Внутри дома (или, скорее, хижины из тесно сплетенных корней поваленных деревьев, чем-то напоминающей осиное гнездо) ветра гуляли не меньше, чем снаружи. В жилище было аж три этажа: средний – гостевой, нижний – хозяйственный и верхний – спальный. Но просторнее оно от этого не становилось: даже на среднем, самом широком, с трудом поместились бы сидя десять человек. Впрочем, их тут было не десять, а только четверо: кроме старика, в хижине проживала еще женщина приятной наружности – его жена. Возраст ее определить было невозможно: кожа не молодая, но и не в морщинах, волосы светлые до белизны, но явно с рождения, а не от седины. Ей могло быть как тридцать пять, так и шестьдесят. Хотя, скорее, в большую сторону, учитывая возраст мужа. А с учетом «ненормированной продолжительности жизни» эльфов, как выразился однажды Игорь, ей могло быть и сто, и двести лет. Гостям женщина обрадовалась неимоверно, и тут же развила бурную деятельность по замешиванию теста и побрякиванию ложками-плошками на хозяйственном этаже.
- А мы тебе письмо от мамы привезли, - сообщил Игорь, как только все представились и расселись на плетеном полу вокруг небольшого столика. – И гостинцы.
- М-м? – дед удивленно приподнял брови, принял протянутое Аней письмо и сверток, а потом вдруг нахмурился и отложил в сторону, задвинув под стол. Читать его он явно не собирался – по крайней мере, сразу. Более того, стал выглядеть сердитым и недовольным. Выглянувшая из-за могучего ствола женщина только вздохнула, поглядев на письмо, и вернулась к своим делам: похоже, ей хотелось прочитать весточку от дочери куда сильнее, чем мужу.
Игоря поведение старца тоже немного удивило.
- Дед, а дед? – осторожно начал он. – А что ты там такое прислал маме, что она так обрадовалась?

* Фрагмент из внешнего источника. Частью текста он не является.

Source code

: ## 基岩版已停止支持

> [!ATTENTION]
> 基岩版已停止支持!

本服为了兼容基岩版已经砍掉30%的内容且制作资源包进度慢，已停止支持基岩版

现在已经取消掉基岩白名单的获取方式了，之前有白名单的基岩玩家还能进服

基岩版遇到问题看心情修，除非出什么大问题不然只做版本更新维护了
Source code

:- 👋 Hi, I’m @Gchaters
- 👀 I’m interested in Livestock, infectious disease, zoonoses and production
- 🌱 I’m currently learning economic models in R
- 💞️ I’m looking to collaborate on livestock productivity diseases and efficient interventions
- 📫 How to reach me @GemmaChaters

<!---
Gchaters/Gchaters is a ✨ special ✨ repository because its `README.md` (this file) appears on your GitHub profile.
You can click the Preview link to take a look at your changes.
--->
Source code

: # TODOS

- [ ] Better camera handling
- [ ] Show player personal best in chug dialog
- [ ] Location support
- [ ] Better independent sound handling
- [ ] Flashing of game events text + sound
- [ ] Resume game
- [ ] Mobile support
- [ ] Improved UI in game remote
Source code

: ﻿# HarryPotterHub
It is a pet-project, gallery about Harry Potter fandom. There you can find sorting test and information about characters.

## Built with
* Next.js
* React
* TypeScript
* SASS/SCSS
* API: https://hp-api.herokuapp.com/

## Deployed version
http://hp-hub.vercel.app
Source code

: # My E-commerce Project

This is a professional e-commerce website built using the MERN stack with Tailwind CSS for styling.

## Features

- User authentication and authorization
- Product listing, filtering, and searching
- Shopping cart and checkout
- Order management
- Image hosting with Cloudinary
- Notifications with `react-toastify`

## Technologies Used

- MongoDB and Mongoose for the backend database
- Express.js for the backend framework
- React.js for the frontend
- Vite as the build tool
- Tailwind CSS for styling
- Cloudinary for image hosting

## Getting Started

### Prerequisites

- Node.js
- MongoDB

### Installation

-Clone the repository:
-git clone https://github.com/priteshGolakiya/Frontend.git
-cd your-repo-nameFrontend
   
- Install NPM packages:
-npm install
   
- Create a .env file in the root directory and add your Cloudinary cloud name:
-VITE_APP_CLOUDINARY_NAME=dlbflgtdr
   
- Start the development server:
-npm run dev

- Я? – еще больше удивился старик. – Да я эту вертихвостку… кхм… Ничего я ей не присылал. С чего ты вдруг так подумал?
Аня и Игорь переглянулись. Оба подумали об одном и том же: похоже, маразм и старческий склероз были свойственны пожилым людям независимо от расы и места проживания. Будь ты хоть столичный житель, хоть лесной абориген, а от этой беды не уйти. А может, дед просто не хотел признаваться внуку, что решил первым пойти на мировую.
- Ребятушки, пельмени будете? – тут же вмешалась женщина, стремясь поскорее отвлечь мужа от негативных эмоций: похоже, она хорошо знала, когда это нужно делать. Ане даже стало интересно, сколько десятков лет они уже вместе.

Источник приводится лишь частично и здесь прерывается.